#### [Problem to solve]
Using the records below, give again exactly the lines from the line that contains "de sélectionner une" through the line that contains "généré pour déverrouiller le cadenas du vélo.", both ends included, and only those.

(Saved data entries)
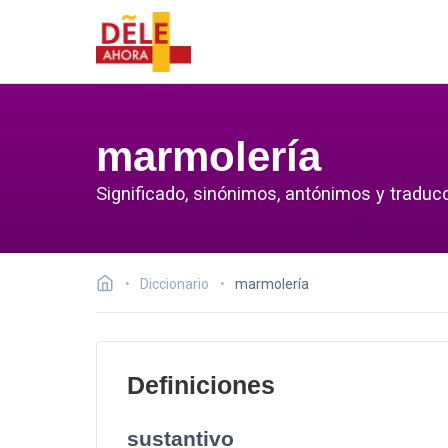
marmolería
Significado, sinónimos, antónimos y traduc
Diccionario
marmolería
Definiciones
sustantivo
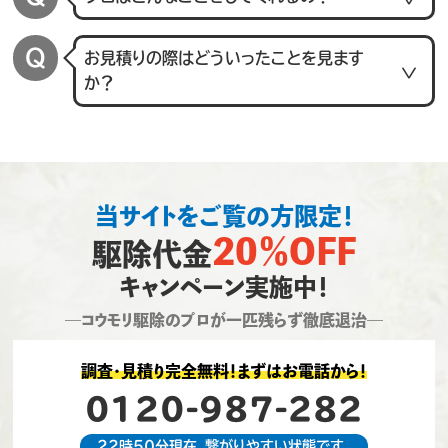
お見積りの際はどういったことを見ます
か？
当サイトをご覧の方限定！
20％OFF
駆除代金
キャンペーン実施中！
―コウモリ駆除のプロが一匹残らず徹底退治―
調査・見積り完全無料！まずはお電話から！
0120-987-282
22時50分現在、繋がりやすい状態です。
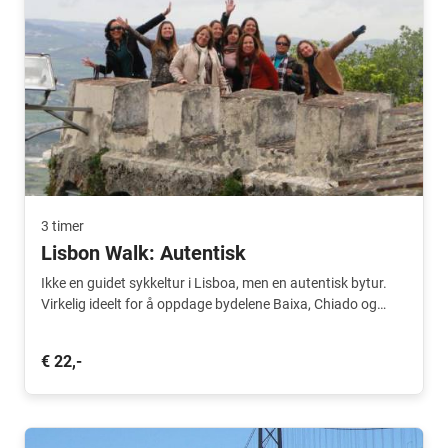
3 timer
Lisbon Walk: Autentisk
Ikke en guidet sykkeltur i Lisboa, men en autentisk bytur.
Virkelig ideelt for å oppdage bydelene Baixa, Chiado og
Alfama.
€ 22,-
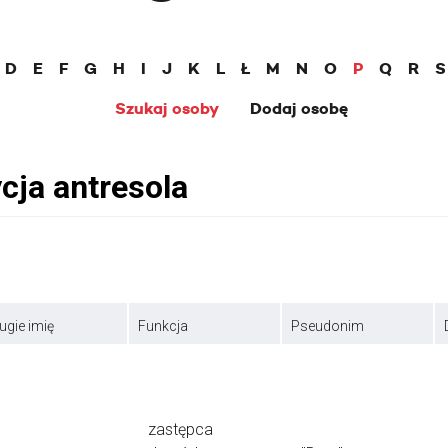
D
E
F
G
H
I
J
K
L
Ł
M
N
O
P
Q
R
S
Szukaj osoby
Dodaj osobę
ugie imię
Funkcja
Pseudonim
zastępca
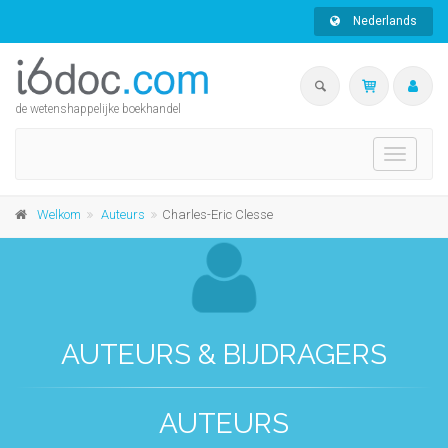
Nederlands
de wetenshappelijke boekhandel
Toggle
navigati
Welkom
Auteurs
Charles-Eric Clesse
AUTEURS & BIJDRAGERS
AUTEURS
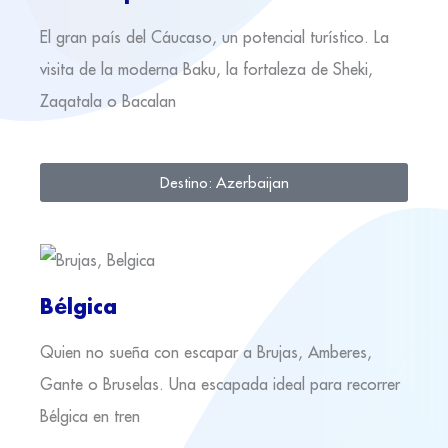
El gran país del Cáucaso, un potencial turístico. La
visita de la moderna Baku, la fortaleza de Sheki,
Zaqatala o Bacalan
Destino: Azerbaijan
Bélgica
Quien no sueña con escapar a Brujas, Amberes,
Gante o Bruselas. Una escapada ideal para recorrer
Bélgica en tren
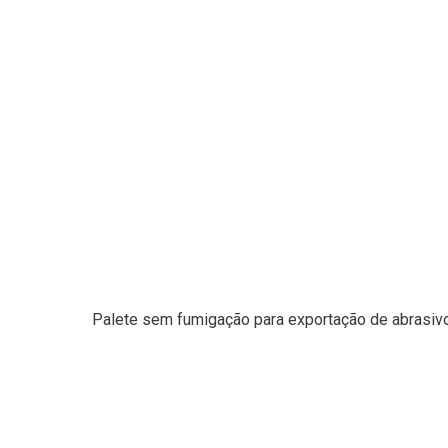
Palete sem fumigação para exportação de abrasivos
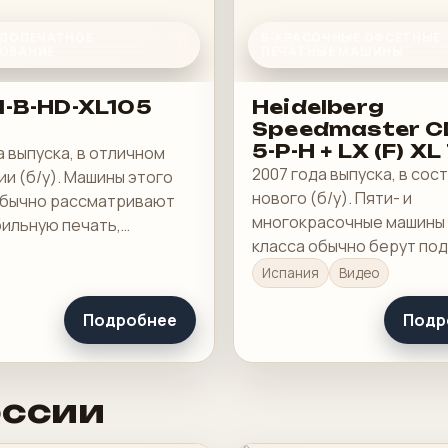
 ДОПЕЧАТНОЕ
5-КРАСОЧНЫЕ ОФСЕТНЫЕ
ОВАНИЕ
ПЕЧАТНЫЕ МАШИНЫ
M-B-HD-XL105
Heidelberg
Speedmaster C
5-P-H + LX (F) XL
а выпуска, в отличном
2007 года выпуска, в сос
и (б/у). Машины этого
нового (б/у). Пяти- и
обычно рассматривают
многокрасочные машины
бильную печать,
класса обычно берут под
ю приладку и рабочую
полноцвет с отдельной 
 в смене.
Испания
Видео
под Pantone, лак или спе
Подробнее
Подр
оссии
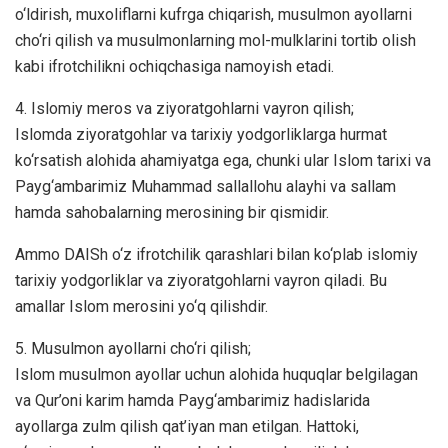
o‘ldirish, muxoliflarni kufrga chiqarish, musulmon ayollarni
cho‘ri qilish va musulmonlarning mol-mulklarini tortib olish
kabi ifrotchilikni ochiqchasiga namoyish etadi.
4. Islomiy meros va ziyoratgohlarni vayron qilish;
Islomda ziyoratgohlar va tarixiy yodgorliklarga hurmat
ko‘rsatish alohida ahamiyatga ega, chunki ular Islom tarixi va
Payg‘ambarimiz Muhammad sallallohu alayhi va sallam
hamda sahobalarning merosining bir qismidir.
Ammo DAISh o‘z ifrotchilik qarashlari bilan ko‘plab islomiy
tarixiy yodgorliklar va ziyoratgohlarni vayron qiladi. Bu
amallar Islom merosini yo‘q qilishdir.
5. Musulmon ayollarni cho‘ri qilish;
Islom musulmon ayollar uchun alohida huquqlar belgilagan
va Qur’oni karim hamda Payg‘ambarimiz hadislarida
ayollarga zulm qilish qat’iyan man etilgan. Hattoki,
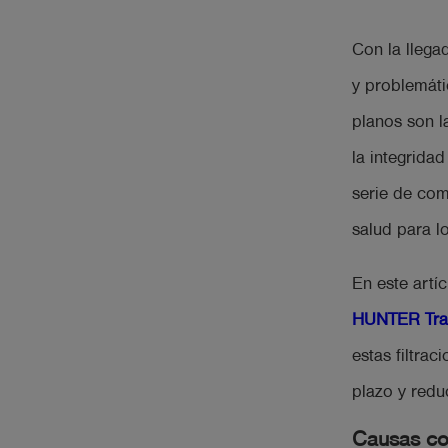
Con la llega
y problemáti
planos son 
la integrida
serie de com
salud para 
En este artí
HUNTER Tra
estas filtra
plazo y redu
Causas com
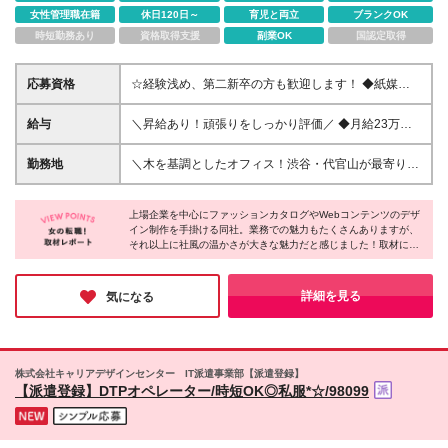
女性管理職在籍
休日120日～
育児と両立
ブランクOK
時短勤務あり
資格取得支援
副業OK
国認定取得
応募資格
☆経験浅め、第二新卒の方も歓迎します！ ◆紙媒体
のデザイン経験をお持ちの方（経験年数不問）
※InDesign、Photoshopを使ったデザイン実務ができ
給与
＼昇給あり！頑張りをしっかり評価／ ◆月給23万円
る方 ◆学歴不問 ◆第二新卒・ブランク歓迎 ＼こんな
～35万円＋交通費全額支給 ※能力や経験に応じて、
方にピッタリです！／ ★お客様と直接対話し、想い
決定します。 ※上記金額には、固定残業代 月30時間
勤務地
＼木を基調としたオフィス！渋谷・代官山が最寄り駅
を形にしたい方 ★早期から打合せや撮影現場で場数
分（2万6800円以上）が含まれます。超過分は、別途
◎／ 【東京オフィス】 東京都渋谷区猿楽町2-3
を踏みたい方 ★相手視点に立ち、誠実なコミュニケ
支給します。 ※6ヶ月間の試用期間があります ※試用
AMAGIビル201～203 (変更の範囲)上記を除く当社関
ーションができる方 ★一生モノのスキルを磨き、将
期間中の給与は、月給18万円～32万円となります。
上場企業を中心にファッションカタログやWebコンテンツのデザ
連勤務地
来の独立も目指したい方
イン制作を手掛ける同社。業務での魅力もたくさんありますが、
その他待遇の差異はありません。
それ以上に社風の温かさが大きな魅力だと感じました！取材に伺
った際、代表と社員の方がフランクにお話しされており、ギスギ
ス・せかせかといった雰囲気は一切なし。皆さんが自分のペース
で業務を進めている様子がよく分かりました。気になる方はぜ
詳細を見る
気になる
ひ、その“ゆるい”雰囲気を感じてみてください◎
株式会社キャリアデザインセンター IT派遣事業部【派遣登録】
【派遣登録】DTPオペレーター/時短OK◎私服*☆/98099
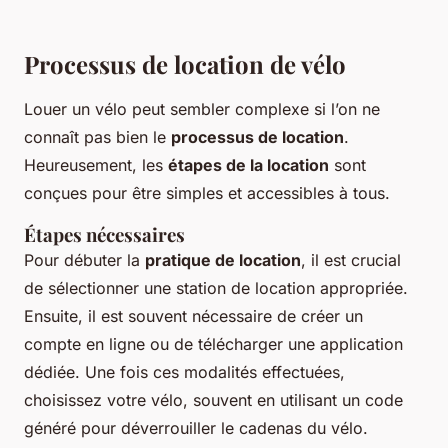
Processus de location de vélo
Louer un vélo peut sembler complexe si l’on ne
connaît pas bien le
processus de location
.
Heureusement, les
étapes de la location
sont
conçues pour être simples et accessibles à tous.
Étapes nécessaires
Pour débuter la
pratique de location
, il est crucial
de sélectionner une station de location appropriée.
Ensuite, il est souvent nécessaire de créer un
compte en ligne ou de télécharger une application
dédiée. Une fois ces modalités effectuées,
choisissez votre vélo, souvent en utilisant un code
généré pour déverrouiller le cadenas du vélo.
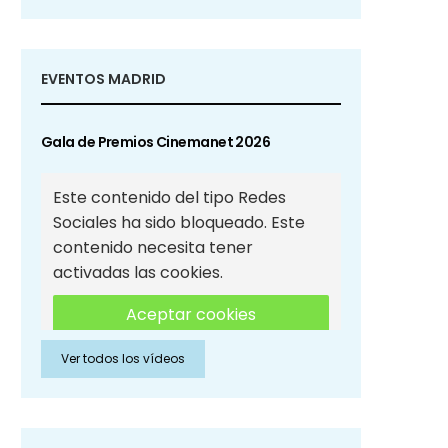
EVENTOS MADRID
Gala de Premios Cinemanet 2026
Este contenido del tipo Redes
Sociales ha sido bloqueado. Este
contenido necesita tener
activadas las cookies.
Aceptar cookies
Ver todos los vídeos
Aceptar cookies de Redes
Sociales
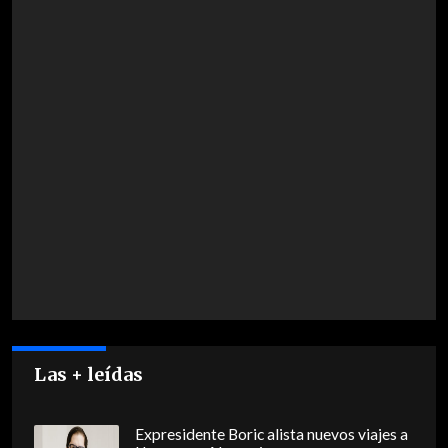
Las + leídas
Expresidente Boric alista nuevos viajes a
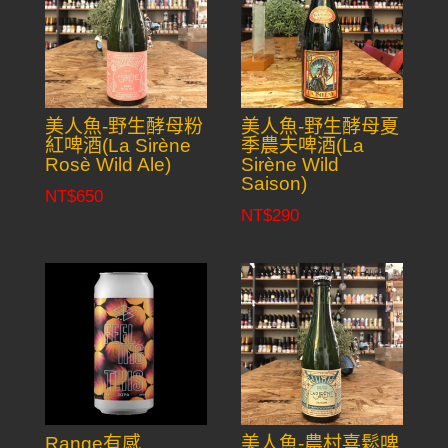
美人魚-野生酵母粉
美人魚-野生酵母夏
紅啤酒(La Sirène
季農夫啤酒(La
Rosè Wild Ale)
Sirène Wild
Saison)
NT$
650
NT$
290
Range有感
美人魚-農村喜鬆啤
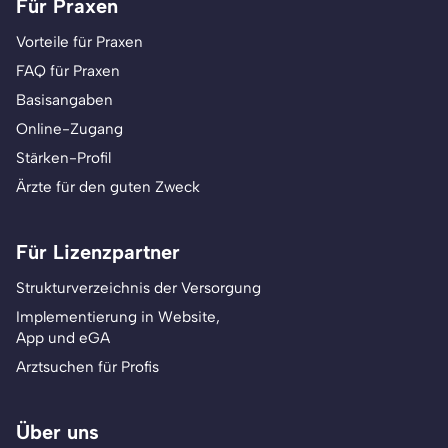
Für Praxen
Vorteile für Praxen
FAQ für Praxen
Basisangaben
Online-Zugang
Stärken-Profil
Ärzte für den guten Zweck
Für Lizenzpartner
Strukturverzeichnis der Versorgung
Implementierung in Website,
App und eGA
Arztsuchen für Profis
Über uns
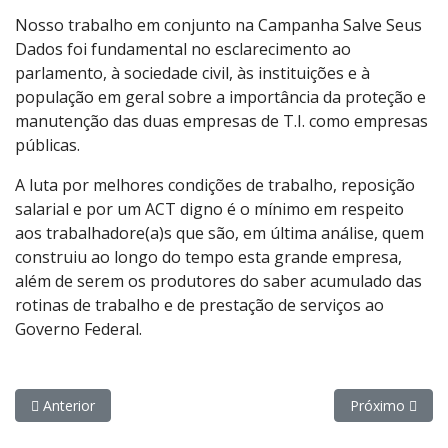
Nosso trabalho em conjunto na Campanha Salve Seus
Dados foi fundamental no esclarecimento ao
parlamento, à sociedade civil, às instituições e à
população em geral sobre a importância da proteção e
manutenção das duas empresas de T.I. como empresas
públicas.
A luta por melhores condições de trabalho, reposição
salarial e por um ACT digno é o mínimo em respeito
aos trabalhadore(a)s que são, em última análise, quem
construiu ao longo do tempo esta grande empresa,
além de serem os produtores do saber acumulado das
rotinas de trabalho e de prestação de serviços ao
Governo Federal.
Artigo anterior: Nota da ANED em solidariedade aos brasileiros
Próximo artigo
Anterior
Próximo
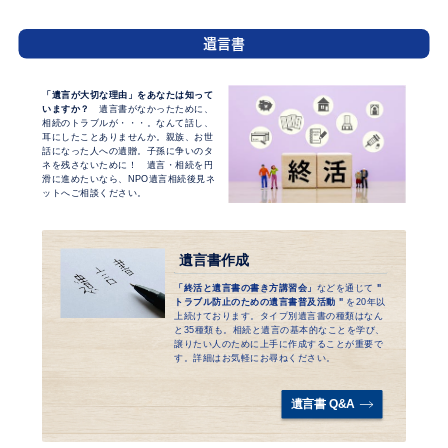
遺言書
遺品整理
「故人の生前の思い出や私物をいつまでも大切
に！」
遺品をそのままの状態で残しておくのでは
「
遺言が大切な理由」をあなたは知って
なく、故人の私物を丁寧に仕分け、片付けていく
いますか？
遺言書がなかったために、
ことで、気持ちの整理にもつながります。遺品
相続のトラブルが・・・。なんて話し、
は、貴重品・形見・家電等・廃棄物などに分けら
耳にしたことありませんか。親族、お世
れ
「貴重品」を整理する際、法的な手続きが必要
話になった人への遺贈。子孫に争いのタ
です。
期日が設けられているものがあるためきち
ネを残さないために！ 遺言・相続を円
んと処理することが大切です。
滑に進めたいなら、NPO遺言相続後見ネ
※貴重品とは、銀行の通帳・クレジットカードやキャッシュカー
ットへご相談ください。
ド・印鑑・健康保険証・マイナンバーカード・パスポート・年金手
帳・公共料金等の請求書や領収書・有価証券・契約書類・不動産な
どの権利関係書類・貴金属・宝石、美術品など
遺言書作成
「終活と遺言書の書き方講習会」
などを通じて
"
トラブル防止のための遺言書普及活動 "
を20年以
上続けております。タイプ別遺言書の種類はなん
と35種類も。相続と遺言の基本的なことを学び、
譲りたい人のために上手に作成することが重要で
す。詳細はお気軽にお尋ねください。
遺言書 Q&A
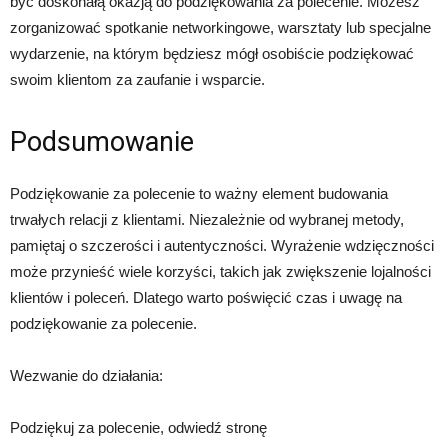
być doskonałą okazją do podziękowania za polecenie. Możesz
zorganizować spotkanie networkingowe, warsztaty lub specjalne
wydarzenie, na którym będziesz mógł osobiście podziękować
swoim klientom za zaufanie i wsparcie.
Podsumowanie
Podziękowanie za polecenie to ważny element budowania
trwałych relacji z klientami. Niezależnie od wybranej metody,
pamiętaj o szczerości i autentyczności. Wyrażenie wdzięczności
może przynieść wiele korzyści, takich jak zwiększenie lojalności
klientów i poleceń. Dlatego warto poświęcić czas i uwagę na
podziękowanie za polecenie.
Wezwanie do działania:
Podziękuj za polecenie, odwiedź stronę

#### [Output]
de sélectionner une station de location appropriée.
Ensuite, il est souvent nécessaire de créer un
compte en ligne ou de télécharger une application
dédiée. Une fois ces modalités effectuées,
choisissez votre vélo, souvent en utilisant un code
généré pour déverrouiller le cadenas du vélo.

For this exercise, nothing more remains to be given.